In an attempt to complete a tight second run, he injures his shoulder again. The physio runs out, asks him to move his shoulder but Gambhir can't. The pain is visible in his eyes. He retired hurt.

But the Gambhir story has a twist. He recovers enough overnight and is padded up again. The man who took his spot in the side, Vijay, is run out. And Gambhir gets another chance - a third in a match which seemed like it would offer only one. His team, and himself - both needed quick runs.

What followed was not a masterclass by any means but Gambhir showed that when it comes to fighting it out on the cricket pitch, India have not produced many tougher characters than this man from Delhi.

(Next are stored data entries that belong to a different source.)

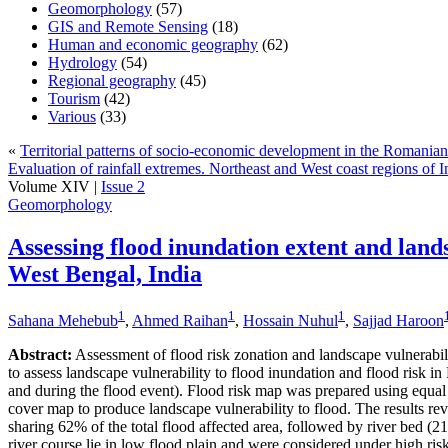
Geomorphology
(57)
GIS and Remote Sensing
(18)
Human and economic geography
(62)
Hydrology
(54)
Regional geography
(45)
Tourism
(42)
Various
(33)
«
Territorial patterns of socio-economic development in the Romania
Evaluation of rainfall extremes. Northeast and West coast regions of 
Volume XIV |
Issue 2
Geomorphology
Assessing flood inundation extent and lands
West Bengal, India
1
1
1
Sahana Mehebub
,
Ahmed Raihan
,
Hossain Nuhul
,
Sajjad Haroon
Abstract:
Assessment of flood risk zonation and landscape vulnerab
to assess landscape vulnerability to flood inundation and flood risk i
and during the flood event). Flood risk map was prepared using equal
cover map to produce landscape vulnerability to flood. The results re
sharing 62% of the total flood affected area, followed by river bed (2
river course lie in low flood plain and were considered under high r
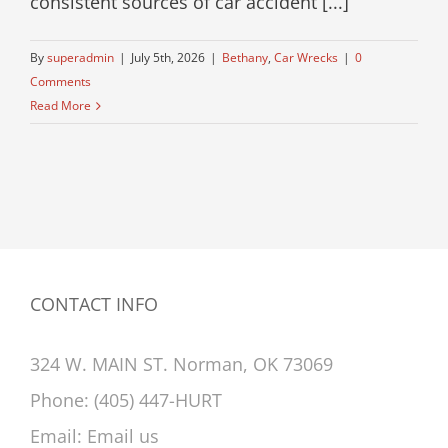
consistent sources of car accident [...]
By
superadmin
|
July 5th, 2026
|
Bethany
,
Car Wrecks
|
0
Comments
Read More
CONTACT INFO
324 W. MAIN ST. Norman, OK 73069
Phone:
(405) 447-HURT
Email:
Email us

He scampered for his singles. He cut, he flicked, he drove. He made a run-a-ball half century - his 2nd fastest 50 in Tests. He helped India accelerate. He gave the innings the momentum.

A lot of things happened in Gambhir's career between 2009 and 2016 - the two No. 1 teams that he was a part of. He would briefly be captain of the Indian ODI team. He would play a stellar but largely under-rated role in that famous World Cup win in 2011. He would win the IPL twice as captain. He would go to Justin Langer in Australia to train, to get better, to remove chinks in his armour - all in the hope of making a comeback to the team.

And now, having made a decent enough comeback at 34, he walked back. He was dismissed playing the inside out cover drive, the shot he owned in his heydays. He walked back to the pavilion, perhaps for the last time in India's whites. The crowd in Indore was roaring, but the cheers were not for him. It was for Kohli as he made his way to the centre. There was a fist bump with the captain, a silent acknowledgement of what had been a solid innings.

His 50 won't go down as the greatest knock in India's 502-Test-old history. But for Gambhir, it would have meant the world. He is not everyone's favourite cricketer - sometimes not even his teammates'. But in Indore, he was afforded that chance to celebrate India being on top of the world again. And still, if Rahul and Dhawan are fit for the England Test series, Gambhir is unlikely to get picked in the side.

But just like he showed in Indore batting with an injured shoulder, he will be up for a fight. Always.